Harriet ne savait plus quoi penser. Ses pensées étaient brouillées par tous les sentiments qui l'animaient, mais elle hocha la tête en signe d'approbation et accepta le rendez-vous que Dempsey lui fixa pour le soir même.

« Où est-ce que vous nous amenez ? » demanda Harriet en montant dans la voiture de Dempsey.

« Ha ! ha !, c'est une surprise ! Montez, vous verrez bien. » Il démarra et sorti du parking de l'immeuble où siégeaient les bureaux du SI10. Comme Dempsey ne voulait pas divulguer le point d'arrivée de leur voyage, Harriet était intriguée et se mit à l'observer discrètement. Elle fut agréablement surprise de constater que Dempsey s'était changé depuis leur tête-à-tête dans les vestiaires et qu'au nouveau parfum d'after shave qui flottait dans la voiture, il s'était même rasé.

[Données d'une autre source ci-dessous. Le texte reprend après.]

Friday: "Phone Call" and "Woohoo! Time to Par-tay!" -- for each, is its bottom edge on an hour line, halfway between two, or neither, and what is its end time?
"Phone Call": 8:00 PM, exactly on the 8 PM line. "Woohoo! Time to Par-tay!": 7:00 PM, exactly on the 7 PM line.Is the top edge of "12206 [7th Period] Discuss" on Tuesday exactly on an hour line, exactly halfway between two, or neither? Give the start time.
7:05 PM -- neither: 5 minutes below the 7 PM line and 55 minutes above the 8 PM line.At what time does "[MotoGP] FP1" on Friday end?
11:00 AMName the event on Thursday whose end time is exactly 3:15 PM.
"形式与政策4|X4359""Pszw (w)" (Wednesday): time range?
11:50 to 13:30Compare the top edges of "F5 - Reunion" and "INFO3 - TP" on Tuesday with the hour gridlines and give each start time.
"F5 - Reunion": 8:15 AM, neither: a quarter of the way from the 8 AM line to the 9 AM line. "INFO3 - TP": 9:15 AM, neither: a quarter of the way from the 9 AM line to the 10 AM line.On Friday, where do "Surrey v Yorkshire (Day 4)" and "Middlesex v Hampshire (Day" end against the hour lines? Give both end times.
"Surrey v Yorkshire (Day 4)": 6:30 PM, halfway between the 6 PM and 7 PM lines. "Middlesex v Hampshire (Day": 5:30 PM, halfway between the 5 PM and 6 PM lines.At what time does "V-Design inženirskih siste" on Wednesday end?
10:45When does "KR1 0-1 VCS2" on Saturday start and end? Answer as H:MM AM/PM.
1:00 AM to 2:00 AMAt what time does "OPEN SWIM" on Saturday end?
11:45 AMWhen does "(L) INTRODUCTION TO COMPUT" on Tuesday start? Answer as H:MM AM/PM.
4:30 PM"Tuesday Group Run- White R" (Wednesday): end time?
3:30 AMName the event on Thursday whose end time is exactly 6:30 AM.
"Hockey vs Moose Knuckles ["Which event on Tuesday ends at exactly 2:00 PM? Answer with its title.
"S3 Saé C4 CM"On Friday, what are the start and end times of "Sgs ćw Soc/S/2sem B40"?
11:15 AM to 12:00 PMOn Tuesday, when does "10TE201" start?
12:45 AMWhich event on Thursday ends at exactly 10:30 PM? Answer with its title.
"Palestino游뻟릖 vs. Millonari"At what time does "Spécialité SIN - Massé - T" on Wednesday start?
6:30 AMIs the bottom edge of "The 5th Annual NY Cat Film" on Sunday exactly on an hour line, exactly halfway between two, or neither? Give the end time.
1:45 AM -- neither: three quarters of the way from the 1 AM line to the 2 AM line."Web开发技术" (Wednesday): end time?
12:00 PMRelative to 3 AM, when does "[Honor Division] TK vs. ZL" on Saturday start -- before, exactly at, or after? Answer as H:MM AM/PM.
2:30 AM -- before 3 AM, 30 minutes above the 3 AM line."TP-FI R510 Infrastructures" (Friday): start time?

« Pourquoi est-ce que vous sourriez comme ça ? » demanda Dempsey qui observait lui aussi sa co-équipière du coin de l'oeuil.

« Et vous, pourquoi est-ce que vous sourriez ? » répondit Harriet.

« Oh, moi, pour rien. » rassura Jim. Un silence gêné s'installa entre les deux partenaires. Dempsey rompit le silence le premier. « Vous avez le trac ? »

« Moi ? » reprit Harriet en essayant de cacher sa nervosité, « Pas du tout. Et vous ? »

« Moi ? Vous voulez rire ! J'ai l'impression de revivre mon premier rendez-vous ! Sauf que cette fois je suis sûr de la conclusion. Et c'est assez angoissant, je dois dire. J'espère juste que cette fois ça ne finira pas comme à l'époque. » Harriet aurait bien voulu en savoir plus, mais ils étaient arrivés à destination et elle était fort surprise.

« Chez-moi ? Vous... » Dempsey coupa net ses protestations en lui faisant remarquer qu'elle n'était pas vraiment habillée pour sortir et qu'il apprécierait si elle voulait bien passer quelque chose de plus sexy. Et il ajouta pour la taquiner « ... mais pas trop quand même ! »

Pendant ce temps, Dempsey alla à la cuisine et fouilla dans les placards d'où il sortit de quoi improviser un repas sur le pouce. Il trouva une bonne bouteille de vin, et installa son pique-nique dans le salon, devant la cheminée. Quand Harriet redescendit, la sonnette de la porte d'entrée retentit. « Juste à temps ! » s'exclama Jim. Elle alla ouvrir et se retrouva nez à nez avec un énorme bouquet de fleurs. Harriet prit livraison des fleurs. Deux cartes étaient en évidence. Harriet était intriguée.

« Vous devez en choisir qu'une seule. » indiqua Dempsey. « L'autre sera perdue à jamais » ajouta-t-il mystèrieusement. Harriet hésita un instant puis piqua celle accrochée sur la rose. Le message disait 'Be my Baby'. Elle s'avança vers Jim et déposa sur sa joue un baiser de remerciement.